I may write more about this this week, but there's no excuse for booing at a college game. None. We're not Alabama fans and I really wish we'd act like it.
Sully: yeah, it's not encouraging. I'm sorta hopeful that the pattern of poor offensive performance / better offensive performance will repeat itself in Nashville and then, uh, stop after that.
.....I have to agree with Jerry. Don't boo. Just don't! They were booing Todd. No doubt. And Franklin, too. Just don't do it!
jerry i don't like the booing so much either but its just a reality of modern day college football. you mention the distinction between us and the bammers -- i think that one reason the au nation is so overwhelmingly frustrated is that we've been subjected to the incessant yammering of the bammers ever since $aban came on board and we were so looking forward to having something special at auburn this year. now, rather than steamrolling our way to atlanta our offense is pretty much the laughingstock of college football. it is bringing out the worst in people.
either way, i think the players can probably figure out where the boos are directed.
also, best way to not get booed is to not suck.
I was sitting in the student section and the boos seemed to radiate from there.

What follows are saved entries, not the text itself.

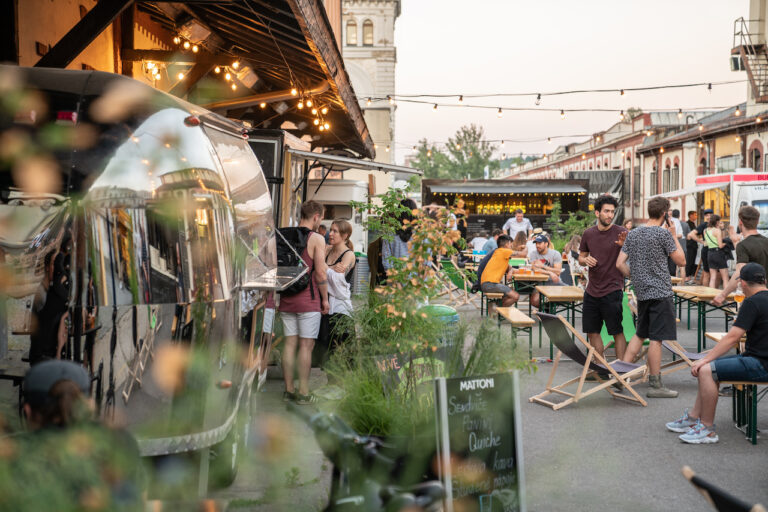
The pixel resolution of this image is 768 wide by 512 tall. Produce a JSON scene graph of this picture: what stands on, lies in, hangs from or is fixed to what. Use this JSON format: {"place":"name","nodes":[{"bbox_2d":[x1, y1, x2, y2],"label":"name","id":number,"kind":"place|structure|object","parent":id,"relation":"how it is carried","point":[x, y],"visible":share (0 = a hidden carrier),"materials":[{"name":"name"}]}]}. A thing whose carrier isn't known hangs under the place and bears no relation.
{"place":"outdoors","nodes":[
{"label":"outdoors","id":0,"kind":"place"},
{"bbox_2d":[0,0,380,159],"label":"building","id":1,"kind":"structure","parent":0,"point":[51,39],"materials":[{"name":"brown wood"}]},
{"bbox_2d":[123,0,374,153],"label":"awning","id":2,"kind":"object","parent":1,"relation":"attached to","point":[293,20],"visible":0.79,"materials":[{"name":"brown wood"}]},
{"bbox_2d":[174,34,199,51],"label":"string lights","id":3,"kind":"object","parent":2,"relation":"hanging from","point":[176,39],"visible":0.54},
{"bbox_2d":[146,30,336,138],"label":"string lights","id":4,"kind":"object","parent":2,"relation":"hanging from","point":[233,87],"visible":0.59},
{"bbox_2d":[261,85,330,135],"label":"string lights","id":5,"kind":"object","parent":2,"relation":"hanging from","point":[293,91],"visible":0.57},
{"bbox_2d":[290,149,419,174],"label":"awning","id":6,"kind":"object","parent":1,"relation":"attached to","point":[397,169],"visible":0.74,"materials":[{"name":"grey metal"}]},
{"bbox_2d":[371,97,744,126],"label":"string lights","id":7,"kind":"object","parent":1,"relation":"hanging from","point":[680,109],"visible":0.93,"materials":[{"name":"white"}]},
{"bbox_2d":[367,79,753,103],"label":"string lights","id":8,"kind":"object","parent":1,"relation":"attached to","point":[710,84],"visible":0.95},
{"bbox_2d":[339,0,400,162],"label":"tower building","id":9,"kind":"structure","parent":0,"point":[377,35],"materials":[{"name":"stone"}]},
{"bbox_2d":[346,19,357,44],"label":"window","id":10,"kind":"structure","parent":9,"relation":"in","point":[352,29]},
{"bbox_2d":[362,18,373,44],"label":"window","id":11,"kind":"structure","parent":9,"relation":"in","point":[368,35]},
{"bbox_2d":[203,279,767,511],"label":"pavement","id":12,"kind":"structure","parent":0,"point":[621,409],"materials":[{"name":"grey asphalt"}]},
{"bbox_2d":[279,198,330,405],"label":"man","id":13,"kind":"object","parent":12,"relation":"on","point":[307,220],"visible":0.9},
{"bbox_2d":[274,225,315,293],"label":"backpack","id":14,"kind":"object","parent":13,"relation":"attached to","point":[286,253],"visible":0.5,"materials":[{"name":"black fabric"}]},
{"bbox_2d":[321,220,356,369],"label":"woman","id":15,"kind":"object","parent":12,"relation":"on","point":[341,227],"visible":0.74},
{"bbox_2d":[352,252,370,296],"label":"trash bin","id":16,"kind":"object","parent":12,"relation":"on","point":[365,269],"visible":0.57,"materials":[{"name":"grey metal"}]},
{"bbox_2d":[290,403,444,511],"label":"bicycle","id":17,"kind":"object","parent":12,"relation":"on","point":[370,447],"visible":0.84,"materials":[{"name":"black"}]},
{"bbox_2d":[376,195,418,284],"label":"person","id":18,"kind":"object","parent":12,"relation":"on","point":[411,208],"visible":0.47},
{"bbox_2d":[353,186,464,351],"label":"shrub","id":19,"kind":"object","parent":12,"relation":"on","point":[402,208],"visible":0.92,"materials":[{"name":"green plant"}]},
{"bbox_2d":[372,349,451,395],"label":"chalkboard sign","id":20,"kind":"object","parent":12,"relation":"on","point":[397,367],"visible":0.61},
{"bbox_2d":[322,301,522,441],"label":"grass clump","id":21,"kind":"object","parent":12,"relation":"on","point":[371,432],"visible":0.65,"materials":[{"name":"green plant"}]},
{"bbox_2d":[419,303,459,342],"label":"trash can","id":22,"kind":"object","parent":12,"relation":"on","point":[444,308],"visible":0.26,"materials":[{"name":"green plastic"}]},
{"bbox_2d":[437,257,474,304],"label":"deck chair","id":23,"kind":"object","parent":12,"relation":"on","point":[448,264],"visible":0.73,"materials":[{"name":"green fabric"}]},
{"bbox_2d":[433,370,526,511],"label":"chalkboard sign","id":24,"kind":"object","parent":12,"relation":"on","point":[469,397],"visible":0.97,"materials":[{"name":"black"}]},
{"bbox_2d":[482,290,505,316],"label":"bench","id":25,"kind":"object","parent":12,"relation":"on","point":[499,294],"visible":0.52,"materials":[{"name":"brown wood"}]},
{"bbox_2d":[477,235,520,315],"label":"man","id":26,"kind":"object","parent":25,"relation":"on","point":[487,270],"visible":0.95},
{"bbox_2d":[494,307,534,358],"label":"wooden bench","id":27,"kind":"object","parent":12,"relation":"on","point":[525,320],"visible":0.86,"materials":[{"name":"brown wood"}]},
{"bbox_2d":[511,270,550,309],"label":"wooden table","id":28,"kind":"object","parent":12,"relation":"on","point":[538,276],"visible":0.61,"materials":[{"name":"brown wood"}]},
{"bbox_2d":[527,233,564,285],"label":"man","id":29,"kind":"object","parent":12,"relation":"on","point":[543,245],"visible":0.68},
{"bbox_2d":[533,283,584,357],"label":"wooden table","id":30,"kind":"object","parent":12,"relation":"on","point":[573,288],"visible":0.72,"materials":[{"name":"brown wood"}]},
{"bbox_2d":[532,312,648,408],"label":"deck chair","id":31,"kind":"object","parent":12,"relation":"on","point":[550,317],"visible":0.97,"materials":[{"name":"brown wood"}]},
{"bbox_2d":[577,195,629,362],"label":"man","id":32,"kind":"object","parent":12,"relation":"on","point":[603,239],"visible":0.95},
{"bbox_2d":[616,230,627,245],"label":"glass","id":33,"kind":"object","parent":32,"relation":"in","point":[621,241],"visible":0.76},
{"bbox_2d":[601,289,637,348],"label":"green chair","id":34,"kind":"object","parent":12,"relation":"on","point":[603,338],"visible":0.37,"materials":[{"name":"green fabric"}]},
{"bbox_2d":[616,194,684,397],"label":"man","id":35,"kind":"object","parent":12,"relation":"on","point":[645,288],"visible":0.99},
{"bbox_2d":[665,212,671,226],"label":"phone","id":36,"kind":"object","parent":35,"relation":"in","point":[668,221],"visible":0.71,"materials":[{"name":"black"}]},
{"bbox_2d":[658,339,706,374],"label":"deck chair","id":37,"kind":"object","parent":12,"relation":"on","point":[696,356],"visible":0.36,"materials":[{"name":"brown wood"}]},
{"bbox_2d":[683,209,701,279],"label":"person","id":38,"kind":"object","parent":12,"relation":"on","point":[690,248],"visible":0.73},
{"bbox_2d":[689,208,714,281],"label":"person","id":39,"kind":"object","parent":12,"relation":"on","point":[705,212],"visible":0.63},
{"bbox_2d":[671,285,738,351],"label":"wooden table","id":40,"kind":"object","parent":12,"relation":"on","point":[692,290],"visible":0.66,"materials":[{"name":"brown wood"}]},
{"bbox_2d":[701,212,733,288],"label":"woman","id":41,"kind":"object","parent":12,"relation":"on","point":[719,235],"visible":0.89},
{"bbox_2d":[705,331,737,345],"label":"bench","id":42,"kind":"object","parent":12,"relation":"on","point":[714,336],"visible":0.19,"materials":[{"name":"brown wood"}]},
{"bbox_2d":[681,465,765,511],"label":"folding chair","id":43,"kind":"object","parent":12,"relation":"on","point":[698,479],"visible":0.99,"materials":[{"name":"black fabric"}]},
{"bbox_2d":[704,204,767,305],"label":"man","id":44,"kind":"object","parent":12,"relation":"on","point":[717,300],"visible":0.64},
{"bbox_2d":[734,283,744,305],"label":"beer glass","id":45,"kind":"object","parent":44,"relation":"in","point":[738,299],"visible":0.62,"materials":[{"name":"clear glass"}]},
{"bbox_2d":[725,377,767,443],"label":"bench","id":46,"kind":"object","parent":12,"relation":"on","point":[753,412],"visible":0.74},
{"bbox_2d":[669,264,767,444],"label":"man","id":47,"kind":"object","parent":46,"relation":"on","point":[755,297],"visible":1},
{"bbox_2d":[389,0,756,166],"label":"sky","id":48,"kind":"structure","parent":0,"point":[729,15],"materials":[{"name":"white"}]},
{"bbox_2d":[498,103,767,229],"label":"brick building","id":49,"kind":"structure","parent":0,"point":[680,153],"materials":[{"name":"red brick"}]},
{"bbox_2d":[398,106,766,156],"label":"string lights","id":50,"kind":"object","parent":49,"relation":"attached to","point":[549,139],"visible":0.84},
{"bbox_2d":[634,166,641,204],"label":"window","id":51,"kind":"structure","parent":49,"relation":"in","point":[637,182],"materials":[{"name":"grey glass"}]},
{"bbox_2d":[649,164,657,194],"label":"window","id":52,"kind":"structure","parent":49,"relation":"in","point":[653,173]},
{"bbox_2d":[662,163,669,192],"label":"window","id":53,"kind":"structure","parent":49,"relation":"in","point":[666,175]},
{"bbox_2d":[671,160,680,190],"label":"window","id":54,"kind":"structure","parent":49,"relation":"in","point":[677,175],"materials":[{"name":"grey glass"}]},
{"bbox_2d":[650,182,725,198],"label":"awning","id":55,"kind":"object","parent":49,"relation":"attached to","point":[674,194],"visible":0.56,"materials":[{"name":"white fabric"}]},
{"bbox_2d":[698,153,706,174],"label":"window","id":56,"kind":"structure","parent":49,"relation":"in","point":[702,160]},
{"bbox_2d":[716,154,740,172],"label":"window","id":57,"kind":"structure","parent":49,"relation":"in","point":[728,169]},
{"bbox_2d":[749,141,762,170],"label":"window","id":58,"kind":"structure","parent":49,"relation":"in","point":[758,155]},
{"bbox_2d":[731,17,767,103],"label":"fire escape","id":59,"kind":"structure","parent":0,"point":[746,52],"materials":[{"name":"metal"}]},
{"bbox_2d":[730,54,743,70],"label":"floodlight","id":60,"kind":"object","parent":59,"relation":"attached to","point":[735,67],"visible":0.59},
{"label":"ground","id":61,"kind":"structure","parent":0},
{"bbox_2d":[11,360,143,511],"label":"person","id":62,"kind":"object","parent":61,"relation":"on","point":[33,409],"visible":0.9},
{"bbox_2d":[0,64,284,476],"label":"food trailer","id":63,"kind":"object","parent":61,"relation":"on","point":[139,211],"visible":0.78,"materials":[{"name":"silver metal"}]},
{"bbox_2d":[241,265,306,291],"label":"shelf","id":64,"kind":"object","parent":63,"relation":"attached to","point":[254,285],"visible":0.7,"materials":[{"name":"metal"}]},
{"bbox_2d":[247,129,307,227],"label":"food truck","id":65,"kind":"object","parent":61,"relation":"on","point":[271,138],"visible":0.21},
{"bbox_2d":[309,177,367,253],"label":"trailer","id":66,"kind":"object","parent":61,"relation":"on","point":[344,199],"visible":0.4,"materials":[{"name":"white metal"}]},
{"bbox_2d":[407,123,498,177],"label":"tree","id":67,"kind":"object","parent":61,"relation":"on","point":[469,135],"visible":0.67,"materials":[{"name":"green plant"}]},
{"bbox_2d":[470,231,489,253],"label":"person","id":68,"kind":"object","parent":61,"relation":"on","point":[477,239],"visible":0.59},
{"bbox_2d":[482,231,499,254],"label":"person","id":69,"kind":"object","parent":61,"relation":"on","point":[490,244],"visible":0.41},
{"bbox_2d":[425,177,589,240],"label":"bar","id":70,"kind":"object","parent":61,"relation":"on","point":[426,181],"visible":0.74,"materials":[{"name":"wood"}]},
{"bbox_2d":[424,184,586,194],"label":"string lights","id":71,"kind":"object","parent":70,"relation":"attached to","point":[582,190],"visible":0.96},
{"bbox_2d":[502,208,532,238],"label":"man","id":72,"kind":"object","parent":61,"relation":"on","point":[519,218],"visible":0.68},
{"bbox_2d":[510,230,528,255],"label":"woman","id":73,"kind":"object","parent":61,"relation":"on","point":[522,238],"visible":0.57},
{"bbox_2d":[549,205,593,251],"label":"shrub","id":74,"kind":"object","parent":61,"relation":"on","point":[574,232],"visible":0.55,"materials":[{"name":"green plant"}]},
{"bbox_2d":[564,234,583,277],"label":"person","id":75,"kind":"object","parent":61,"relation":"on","point":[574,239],"visible":0.53},
{"bbox_2d":[568,169,624,221],"label":"banner","id":76,"kind":"object","parent":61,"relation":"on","point":[615,181],"visible":0.44,"materials":[{"name":"black fabric"}]},
{"bbox_2d":[667,207,685,275],"label":"person","id":77,"kind":"object","parent":61,"relation":"on","point":[678,230],"visible":0.47},
{"bbox_2d":[655,169,767,236],"label":"food truck","id":78,"kind":"object","parent":61,"relation":"on","point":[762,227],"visible":0.46,"materials":[{"name":"white metal"}]},
{"bbox_2d":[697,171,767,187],"label":"awning","id":79,"kind":"object","parent":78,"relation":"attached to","point":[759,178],"visible":0.88,"materials":[{"name":"red"}]}
]}

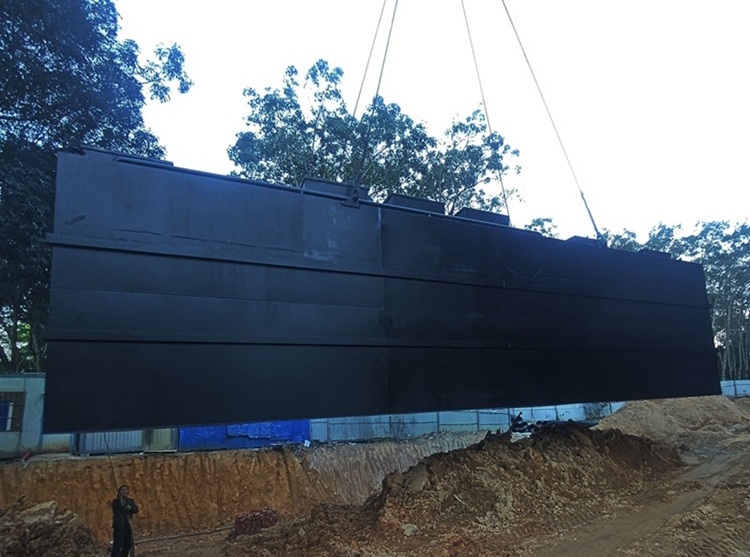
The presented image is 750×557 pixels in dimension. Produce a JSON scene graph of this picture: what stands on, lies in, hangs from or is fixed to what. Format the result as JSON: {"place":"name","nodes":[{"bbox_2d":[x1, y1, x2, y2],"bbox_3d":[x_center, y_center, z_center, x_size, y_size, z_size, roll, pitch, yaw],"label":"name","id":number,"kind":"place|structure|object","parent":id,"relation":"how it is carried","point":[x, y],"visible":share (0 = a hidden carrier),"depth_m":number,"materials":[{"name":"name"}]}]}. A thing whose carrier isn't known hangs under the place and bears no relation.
{"place":"outdoors","nodes":[
{"label":"outdoors","id":0,"kind":"place"},
{"bbox_2d":[0,373,45,457],"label":"container building","id":1,"kind":"structure","parent":0,"point":[38,393],"depth_m":13.35,"materials":[{"name":"metal"}]},
{"bbox_2d":[0,392,24,431],"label":"window","id":2,"kind":"structure","parent":1,"relation":"in","point":[0,426],"depth_m":13.27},
{"bbox_2d":[0,433,501,536],"label":"earth embankment","id":3,"kind":"structure","parent":0,"point":[274,454],"materials":[{"name":"brown soil"}]},
{"bbox_2d":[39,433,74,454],"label":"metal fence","id":4,"kind":"object","parent":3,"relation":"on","point":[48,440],"visible":0.49,"depth_m":13.23,"materials":[{"name":"grey"}]},
{"bbox_2d":[74,427,178,454],"bbox_3d":[-7.238,4.358,13.732,2.791,1.272,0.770,4,-12,-24],"label":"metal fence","id":5,"kind":"object","parent":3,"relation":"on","point":[86,442],"visible":0.42,"depth_m":13.49,"materials":[{"name":"metal"}]},
{"bbox_2d":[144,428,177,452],"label":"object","id":6,"kind":"object","parent":3,"relation":"on","point":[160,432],"visible":0.52,"depth_m":13.75,"materials":[{"name":"grey metal"}]},
{"bbox_2d":[178,421,311,450],"bbox_3d":[-3.997,4.432,14.271,3.939,1.220,1.128,4,-12,-24],"label":"blue tarp","id":7,"kind":"object","parent":3,"relation":"on","point":[306,434],"visible":0.43,"depth_m":14.01,"materials":[{"name":"blue plastic"}]},
{"bbox_2d":[352,0,399,192],"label":"lifting cable","id":8,"kind":"object","parent":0,"point":[387,46],"visible":0.65,"depth_m":8.07,"materials":[{"name":"metal"}]},
{"bbox_2d":[37,146,726,433],"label":"metal tank","id":9,"kind":"object","parent":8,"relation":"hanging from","point":[238,418],"visible":0.89,"depth_m":5.79,"materials":[{"name":"black metal"}]},
{"bbox_2d":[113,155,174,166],"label":"hatch","id":10,"kind":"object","parent":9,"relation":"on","point":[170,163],"visible":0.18,"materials":[{"name":"black metal"}]},
{"bbox_2d":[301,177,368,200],"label":"hatch","id":11,"kind":"object","parent":9,"relation":"on","point":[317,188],"visible":0.39,"depth_m":6.61,"materials":[{"name":"metal"}]},
{"bbox_2d":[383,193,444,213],"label":"hatch","id":12,"kind":"object","parent":9,"relation":"on","point":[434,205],"visible":0.43,"depth_m":7.18,"materials":[{"name":"metal"}]},
{"bbox_2d":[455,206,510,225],"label":"hatch","id":13,"kind":"object","parent":9,"relation":"on","point":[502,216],"visible":0.4,"depth_m":7.84,"materials":[{"name":"black metal"}]},
{"bbox_2d":[457,0,512,225],"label":"lifting cable","id":14,"kind":"object","parent":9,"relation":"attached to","point":[505,198],"visible":0.74,"depth_m":10.48,"materials":[{"name":"metal"}]},
{"bbox_2d":[496,0,601,245],"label":"lifting cable","id":15,"kind":"object","parent":9,"relation":"attached to","point":[593,223],"visible":0.78,"depth_m":10.14,"materials":[{"name":"metal"}]},
{"bbox_2d":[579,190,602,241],"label":"lifting strap","id":16,"kind":"object","parent":15,"relation":"hanging from","point":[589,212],"visible":0.63,"depth_m":10.75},
{"bbox_2d":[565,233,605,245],"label":"hatch","id":17,"kind":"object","parent":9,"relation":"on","point":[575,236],"visible":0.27,"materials":[{"name":"black metal"}]},
{"bbox_2d":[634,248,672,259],"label":"hatch","id":18,"kind":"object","parent":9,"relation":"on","point":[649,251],"visible":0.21,"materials":[{"name":"black metal"}]},
{"bbox_2d":[7,408,749,556],"label":"dirt ground","id":19,"kind":"structure","parent":0,"point":[194,545],"materials":[{"name":"brown soil"}]},
{"bbox_2d":[0,499,98,556],"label":"dirt mound","id":20,"kind":"object","parent":19,"relation":"on","point":[41,543],"visible":0.98,"depth_m":8.63,"materials":[{"name":"brown soil"}]},
{"bbox_2d":[110,485,139,556],"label":"man","id":21,"kind":"object","parent":19,"relation":"on","point":[129,528],"visible":0.98,"depth_m":8.32},
{"bbox_2d":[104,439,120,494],"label":"rope","id":22,"kind":"object","parent":21,"relation":"in","point":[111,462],"visible":0.63,"depth_m":9.88,"materials":[{"name":"plastic"}]},
{"bbox_2d":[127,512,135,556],"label":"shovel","id":23,"kind":"object","parent":21,"relation":"in","point":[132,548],"visible":0.84,"depth_m":9.04,"materials":[{"name":"brown"}]},
{"bbox_2d":[136,525,234,543],"bbox_3d":[-4.556,5.834,10.901,2.641,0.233,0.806,4,-12,-24],"label":"hose","id":24,"kind":"object","parent":19,"relation":"on","point":[196,534],"visible":0.86,"depth_m":10.85,"materials":[{"name":"black"}]},
{"bbox_2d":[232,507,280,536],"bbox_3d":[-2.677,5.395,10.586,0.954,0.511,0.818,4,-12,-24],"label":"brick pile","id":25,"kind":"object","parent":19,"relation":"on","point":[239,523],"visible":0.76,"depth_m":10.36,"materials":[{"name":"red brick"}]},
{"bbox_2d":[240,424,684,556],"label":"dirt mound","id":26,"kind":"object","parent":19,"relation":"on","point":[454,478],"visible":0.89,"depth_m":8.79,"materials":[{"name":"brown soil"}]},
{"bbox_2d":[401,523,417,535],"bbox_3d":[0.556,4.063,7.741,0.289,0.189,0.304,4,-12,-24],"label":"rock","id":27,"kind":"object","parent":26,"relation":"on","point":[406,531],"visible":0.86,"depth_m":7.66,"materials":[{"name":"stone"}]},
{"bbox_2d":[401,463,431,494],"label":"rock","id":28,"kind":"object","parent":26,"relation":"on","point":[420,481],"visible":0.79,"depth_m":8.75,"materials":[{"name":"stone"}]},
{"bbox_2d":[307,402,624,442],"bbox_3d":[4.239,5.249,18.270,13.476,1.640,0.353,4,-12,-24],"label":"metal fence","id":29,"kind":"object","parent":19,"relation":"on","point":[336,428],"visible":0.5,"depth_m":17.41,"materials":[{"name":"metal"}]},
{"bbox_2d":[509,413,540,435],"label":"debris pile","id":30,"kind":"object","parent":19,"relation":"on","point":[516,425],"visible":0.52,"depth_m":15.37,"materials":[{"name":"black"}]},
{"bbox_2d":[595,395,749,441],"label":"dirt mound","id":31,"kind":"object","parent":19,"relation":"on","point":[646,411],"visible":0.73,"depth_m":17.04,"materials":[{"name":"brown soil"}]},
{"bbox_2d":[107,0,749,246],"label":"sky","id":32,"kind":"structure","parent":0,"point":[283,60],"materials":[{"name":"white"}]},
{"bbox_2d":[525,436,749,556],"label":"dirt track","id":33,"kind":"structure","parent":0,"point":[629,532],"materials":[{"name":"brown soil"}]},
{"label":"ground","id":34,"kind":"structure","parent":0},
{"bbox_2d":[0,0,188,372],"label":"tree","id":35,"kind":"object","parent":34,"relation":"on","point":[10,46],"visible":0.69,"depth_m":13.41,"materials":[{"name":"green plant"}]},
{"bbox_2d":[228,59,522,214],"bbox_3d":[0.044,-1.583,23.563,14.356,17.909,12.366,4,-12,-24],"label":"tree","id":36,"kind":"object","parent":34,"relation":"on","point":[471,125],"visible":0.58,"depth_m":21.79,"materials":[{"name":"green plant"}]},
{"bbox_2d":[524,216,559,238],"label":"tree","id":37,"kind":"object","parent":34,"relation":"on","point":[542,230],"visible":0.12,"depth_m":33.90,"materials":[{"name":"green plant"}]},
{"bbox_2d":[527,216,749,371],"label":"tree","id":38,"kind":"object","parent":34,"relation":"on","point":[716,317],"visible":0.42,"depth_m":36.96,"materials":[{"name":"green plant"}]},
{"bbox_2d":[721,379,749,397],"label":"metal fence","id":39,"kind":"object","parent":34,"relation":"on","point":[733,390],"visible":0.35,"depth_m":30.83,"materials":[{"name":"metal"}]}
]}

I personally did not boo, and made sure my friends didn't, but what can you do, we are an increasingly impatient generation.
"The simple FACT is that fans were booing the coaches/playcalling, not the players."
I like the use of caps lock, but I find your intentions to be disingenuous. The students in my section were booing Chris Todd. Especially in the 4th quarter. And even more especially after the missed 3rd down swing pass to Mario Fannin.
Some people were booing Franklin and the playcalling I am sure, but the drunk frat guys and those lovely girls that wear sun dresses (God bless them) were booing Chris Todd.
To those who are surprised by the conservative play-calling late in the game, where have you been during Tuberville's tenure!?! Hasn't that been the same dance over the years? Unless there's nothing anyone can do to slow down the offense (see 04), Tuberville is going to put on the breaks when he has the lead. I don't like that style of play too much, but you can't really argue with results. And you have to admit, it keeps you on the edge of your seat until the final whistle.
I have to admit hat you are looking into the bright side of things. They are doing good but they should be doing better.